# Johnson-Lindenstrauss Lemma
The Johnson-Lindenstrauss Lemma states that a set of n points in high-dimensional space can be embedded into a lower-dimensional space (of dimension k) while approximately preserving the pairwise distances between the points. This is particularly useful in machine learning, where reducing dimensionality can help with computation and storage without losing much information.

In [1]:
import numpy as np
from sklearn.random_projection import GaussianRandomProjection
from sklearn.metrics.pairwise import euclidean_distances

# Generate random data: 10 points in 100-dimensional space
np.random.seed(42)
original_data = np.random.rand(10, 100)

# Compute pairwise distances in the original space
original_distances = euclidean_distances(original_data)

# Use Gaussian Random Projection to reduce dimensions to 5
projection = GaussianRandomProjection(n_components=5, random_state=42)
reduced_data = projection.fit_transform(original_data)

# Compute pairwise distances in the reduced space
reduced_distances = euclidean_distances(reduced_data)

# Compare distances before and after projection
print("Original pairwise distances (first 3):\n", original_distances[:3, :3])
print("Reduced pairwise distances (first 3):\n", reduced_distances[:3, :3])

# Check relative errors between original and reduced distances
relative_errors = np.abs(original_distances - reduced_distances) / (original_distances + 1e-9)
print("Relative errors (first 3):\n", relative_errors[:3, :3])


Original pairwise distances (first 3):
 [[0.         4.23450514 4.26156823]
 [4.23450514 0.         4.42274646]
 [4.26156823 4.42274646 0.        ]]
Reduced pairwise distances (first 3):
 [[0.         3.97758741 4.16120501]
 [3.97758741 0.         2.93491154]
 [4.16120501 2.93491154 0.        ]]
Relative errors (first 3):
 [[0.         0.06067243 0.02355077]
 [0.06067243 0.         0.3364052 ]
 [0.02355077 0.3364052  0.        ]]


The theorem guarantees that a random projection approximately preserves pairwise distances between \( n \) points in $$ \mathbb{R}^d $$ when the projection is into \( k \)-dimensional space, where $$ k \geq \frac{384 \ln(n)}{\epsilon^2} $$. 


In [4]:
import numpy as np
from sklearn.random_projection import GaussianRandomProjection
from sklearn.metrics.pairwise import euclidean_distances

# Define parameters
n = 100  # Number of points
d = 500  # Original dimensionality
epsilon = 0.5  # Approximation factor

# Calculate the required number of dimensions for the projection
k = min(d, int(np.ceil(384 * np.log(n) / epsilon**2)))
print(f"Reducing dimension from {d} to {k} to satisfy the theorem.")

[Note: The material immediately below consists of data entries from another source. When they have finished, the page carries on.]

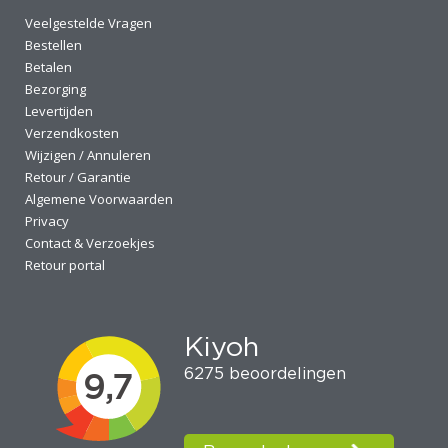
Veelgestelde Vragen
Bestellen
Betalen
Bezorging
Levertijden
Verzendkosten
Wijzigen / Annuleren
Retour / Garantie
Algemene Voorwaarden
Privacy
Contact & Verzoekjes
Retour portal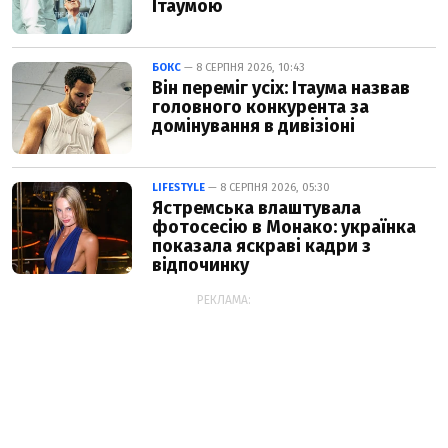
Ітаумою
БОКС
— 8 СЕРПНЯ 2026, 10:43
Він переміг усіх: Ітаума назвав
головного конкурента за
домінування в дивізіоні
LIFESTYLE
— 8 СЕРПНЯ 2026, 05:30
Ястремська влаштувала
фотосесію в Монако: українка
показала яскраві кадри з
відпочинку
РЕКЛАМА: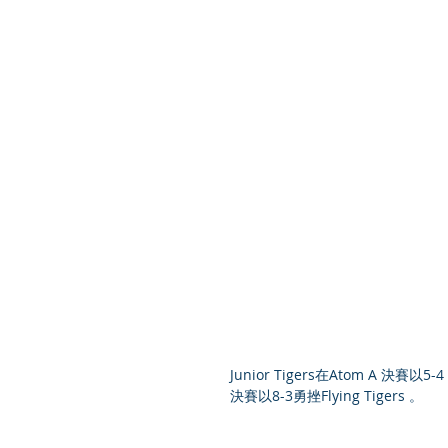
Junior Tigers在Atom A 決賽以5-
決賽以8-3勇挫Flying Tigers 。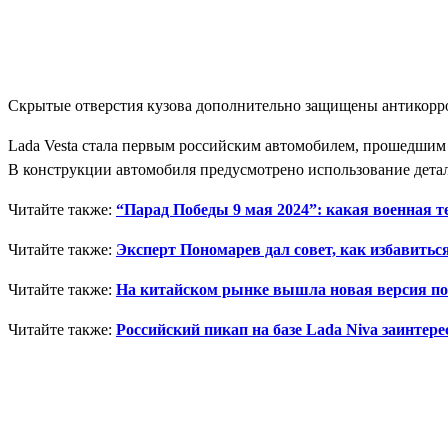
Скрытые отверстия кузова дополнительно защищены антикорро
Lada Vesta стала первым российским автомобилем, прошедши
В конструкции автомобиля предусмотрено использование детал
Читайте также:
“Парад Победы 9 мая 2024”: какая военная 
Читайте также:
Эксперт Пономарев дал совет, как избавитьс
Читайте также:
На китайском рынке вышла новая версия поп
Читайте также:
Российский пикап на базе Lada Niva заинтер
Поделиться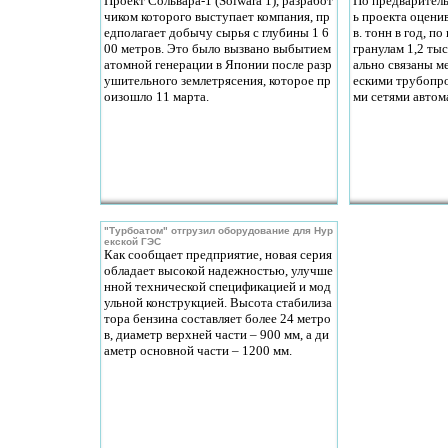
Проект Сольвара-1 (Solwara 1), разработ
По предварител
чиком которого выступает компания, пр
ь проекта оцени
едполагает добычу сырья с глубины 1 6
в. тонн в год, 
00 метров. Это было вызвано выбытием
гранулам 1,2 ты
атомной генерации в Японии после разр
ально связаны м
ушительного землетрясения, которое пр
ескими трубопро
оизошло 11 марта.
ми сетями автом
"Турбоатом" отгрузил оборудование для Нур
екской ГЭС
Как сообщает предприятие, новая серия
обладает высокой надежностью, улучше
нной технической спецификацией и мод
ульной конструкцией. Высота стабилиза
тора бензина составляет более 24 метро
в, диаметр верхней части – 900 мм, а ди
аметр основной части – 1200 мм.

# Generate random high-dimensional data
np.random.seed(42)
data = np.random.rand(n, d)

# Compute pairwise distances in the original space
original_distances = euclidean_distances(data)

# Apply random projection
projection = GaussianRandomProjection(n_components=k, random_state=42)
reduced_data = projection.fit_transform(data)

# Compute pairwise distances in the reduced space
reduced_distances = euclidean_distances(reduced_data)

# Check if the distances satisfy the JL guarantee
sqrt_k = np.sqrt(k)
violations = 0
for i in range(n):
    for j in range(i + 1, n):
        orig_dist = original_distances[i, j]
        reduced_dist = reduced_distances[i, j]
        lower_bound = (1 - epsilon) * sqrt_k * orig_dist
        upper_bound = (1 + epsilon) * sqrt_k * orig_dist
        if not (lower_bound <= reduced_dist <= upper_bound):
            violations += 1

# Report results
print(f"Total number of points: {n}")
print(f"Number of violations: {violations}")
print(f"Violation rate: {violations / (n * (n - 1) / 2):.4f}")
print("The JL Lemma holds with high probability if the violation rate is small.")


Reducing dimension from 500 to 500 to satisfy the theorem.
Total number of points: 100
Number of violations: 4950
Violation rate: 1.0000
The JL Lemma holds with high probability if the violation rate is small.